Records
--- --- ---
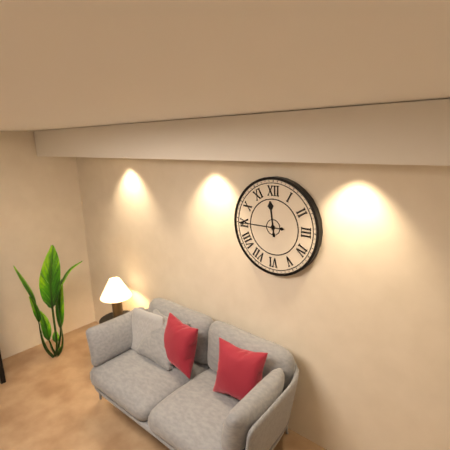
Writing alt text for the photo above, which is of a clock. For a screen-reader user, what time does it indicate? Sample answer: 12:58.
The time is 11:45
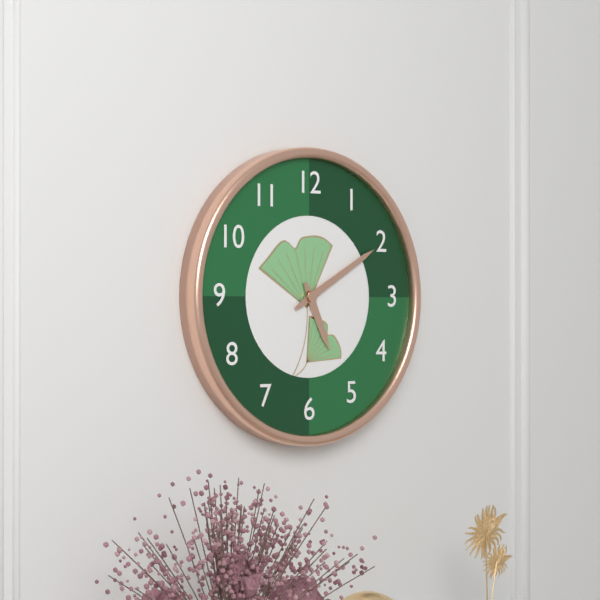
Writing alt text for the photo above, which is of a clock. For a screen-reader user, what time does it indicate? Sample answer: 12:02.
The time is 5:10
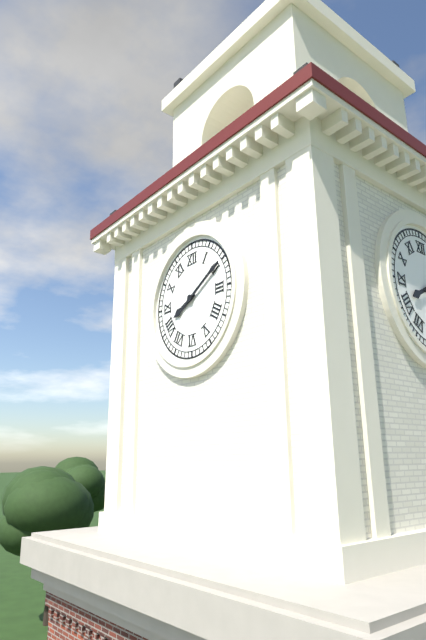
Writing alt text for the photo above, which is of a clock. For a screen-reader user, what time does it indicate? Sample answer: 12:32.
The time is 8:10
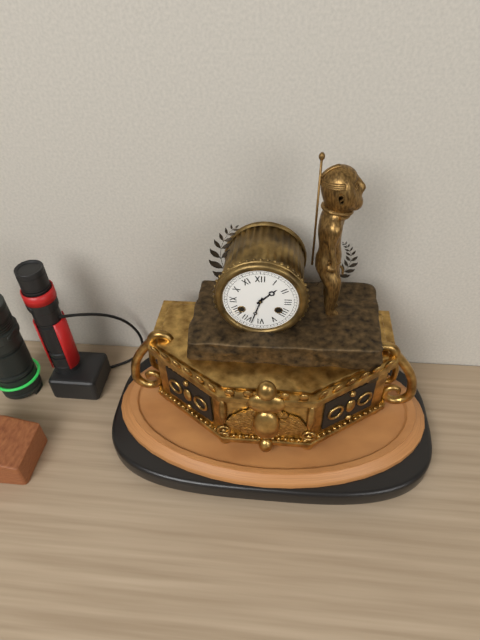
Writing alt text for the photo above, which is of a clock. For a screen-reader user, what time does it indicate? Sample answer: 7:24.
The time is 1:33
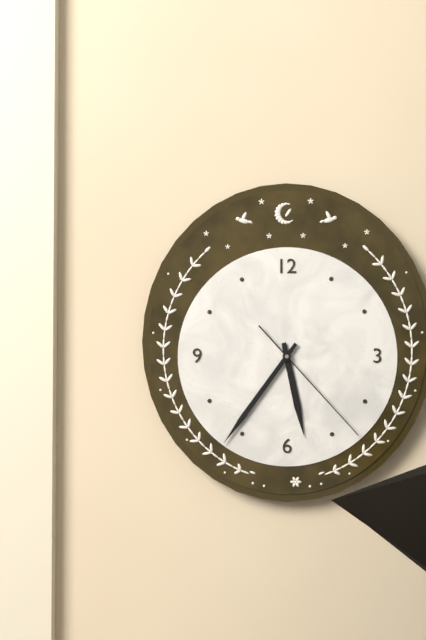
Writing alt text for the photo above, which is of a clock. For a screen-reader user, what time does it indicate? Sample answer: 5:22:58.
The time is 5:36:23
--- --- ---
● Written request:
Rewrite the lines above, changing "Sample answer" to "Example answer" throughout and keeping everything else as it is. Leave out the pictures.

● In response:
Writing alt text for the photo above, which is of a clock. For a screen-reader user, what time does it indicate? Example answer: 12:58.
The time is 11:45
Writing alt text for the photo above, which is of a clock. For a screen-reader user, what time does it indicate? Example answer: 12:02.
The time is 5:10
Writing alt text for the photo above, which is of a clock. For a screen-reader user, what time does it indicate? Example answer: 12:32.
The time is 8:10
Writing alt text for the photo above, which is of a clock. For a screen-reader user, what time does it indicate? Example answer: 7:24.
The time is 1:33
Writing alt text for the photo above, which is of a clock. For a screen-reader user, what time does it indicate? Example answer: 5:22:58.
The time is 5:36:23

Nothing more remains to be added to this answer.